The problem, those showing the photo of the dead child on the beach would have you believe, is that “we” caused the problem. “We” did not. The problem isn’t that Europe is too “callous”, and that the problem would go away if everyone was as achingly moral as they were. There are 10m people displaced around Syria’s borders. The brunt is Borne by Turkey Lebanon and Jordan. Iraq too is taking its share. It’s just in the UNHCR camps, well run, by the way, there’s no work. It’s a boring, depressing, but safe existence. There is food and water, from which shit is separated. It is quite understandable that people seek a better life in Europe.

Europe is spending billions, helping people in the camps. That people want to come is understandable. But the idea we’re doing nothing to help them, or have an obligation to let them in, is more about the virtue-signalling of the person saying it, that the real moral position. Worse than the vacuous moral posturing, is the complete lack of agency you give to the people in this situation. Millions are waiting patiently in the camps, or in Beirut or Amman to return to their homes should peace return to Syria. Yet some decide to put their children in the hands of people smugglers and unseaworthy vessels and unventilated trucks. These people bear the responsibility for the dead children far more than the “Cameron” whom countless memes exhort to “do more”.

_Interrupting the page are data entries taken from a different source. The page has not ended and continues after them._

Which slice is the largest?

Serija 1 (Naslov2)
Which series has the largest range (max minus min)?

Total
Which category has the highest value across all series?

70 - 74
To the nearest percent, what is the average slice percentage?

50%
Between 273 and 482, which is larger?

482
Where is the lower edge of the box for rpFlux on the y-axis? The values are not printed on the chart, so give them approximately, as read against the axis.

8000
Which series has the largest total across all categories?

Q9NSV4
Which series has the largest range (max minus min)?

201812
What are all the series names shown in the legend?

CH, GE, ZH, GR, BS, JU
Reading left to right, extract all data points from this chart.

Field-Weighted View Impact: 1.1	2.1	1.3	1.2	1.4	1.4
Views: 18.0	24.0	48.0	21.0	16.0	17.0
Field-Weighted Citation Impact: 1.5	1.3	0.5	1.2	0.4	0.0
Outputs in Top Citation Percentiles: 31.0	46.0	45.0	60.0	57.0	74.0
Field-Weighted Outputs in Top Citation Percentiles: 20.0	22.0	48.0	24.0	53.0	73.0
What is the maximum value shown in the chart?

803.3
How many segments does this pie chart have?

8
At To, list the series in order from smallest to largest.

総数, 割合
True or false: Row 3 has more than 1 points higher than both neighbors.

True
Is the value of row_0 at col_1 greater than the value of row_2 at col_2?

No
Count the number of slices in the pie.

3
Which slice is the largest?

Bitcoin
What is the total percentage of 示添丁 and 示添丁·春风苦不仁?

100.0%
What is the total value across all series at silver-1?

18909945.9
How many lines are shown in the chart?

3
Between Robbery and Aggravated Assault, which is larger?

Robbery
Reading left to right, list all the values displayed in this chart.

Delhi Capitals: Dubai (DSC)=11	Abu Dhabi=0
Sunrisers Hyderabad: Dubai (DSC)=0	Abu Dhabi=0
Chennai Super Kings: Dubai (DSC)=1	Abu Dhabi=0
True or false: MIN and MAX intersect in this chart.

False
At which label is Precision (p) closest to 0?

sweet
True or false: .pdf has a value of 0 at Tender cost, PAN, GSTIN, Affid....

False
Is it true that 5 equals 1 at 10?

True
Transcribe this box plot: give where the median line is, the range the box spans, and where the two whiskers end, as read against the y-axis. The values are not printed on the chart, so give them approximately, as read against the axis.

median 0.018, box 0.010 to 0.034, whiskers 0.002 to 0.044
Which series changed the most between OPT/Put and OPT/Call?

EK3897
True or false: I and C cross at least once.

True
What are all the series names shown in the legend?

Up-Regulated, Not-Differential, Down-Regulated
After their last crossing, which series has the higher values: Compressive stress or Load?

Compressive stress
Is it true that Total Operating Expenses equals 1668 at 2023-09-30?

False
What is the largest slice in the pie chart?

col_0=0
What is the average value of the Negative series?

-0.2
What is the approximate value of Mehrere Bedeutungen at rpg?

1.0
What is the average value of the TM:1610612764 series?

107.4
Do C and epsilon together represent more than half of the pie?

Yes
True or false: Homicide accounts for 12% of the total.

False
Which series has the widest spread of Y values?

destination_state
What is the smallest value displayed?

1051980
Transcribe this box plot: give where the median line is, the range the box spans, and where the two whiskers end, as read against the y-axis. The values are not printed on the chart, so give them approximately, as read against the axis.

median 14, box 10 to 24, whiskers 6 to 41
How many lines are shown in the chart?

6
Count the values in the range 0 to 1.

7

 The very people most likely to share these self-aggrandising, shroud-waving memes on social media, are the same ones who’re ostentatiously anti-war. Perhaps if any politician in the west is responsible for the success of ISIS it’s Ed Miliband who successfully vetoed international military action in 2013, wholly for domestic political concerns in order to wrong-foot the Prime Minister. Perhaps if we’d started supporting reasonable groups in the Anti-Assad forces in 2013 (or earlier, my view it was already by then 18 months too late), IS may not have got such a foothold. Or maybe not. We will never know.

Not “our” fault, those dead kids. We do have an obligation to help Syrians and we are doing so through UNHCR, but that’s not the same as playing host to the entire population. The solution in Syria is military. If you want to blame a British politician, blame Ed Miliband. An American one? Barack Obama who brought the Troops home from Iraq prematurely, before Iraq could look after its own security. But ultimately blaming politicians in the west for the complete failure of the middle east is futile.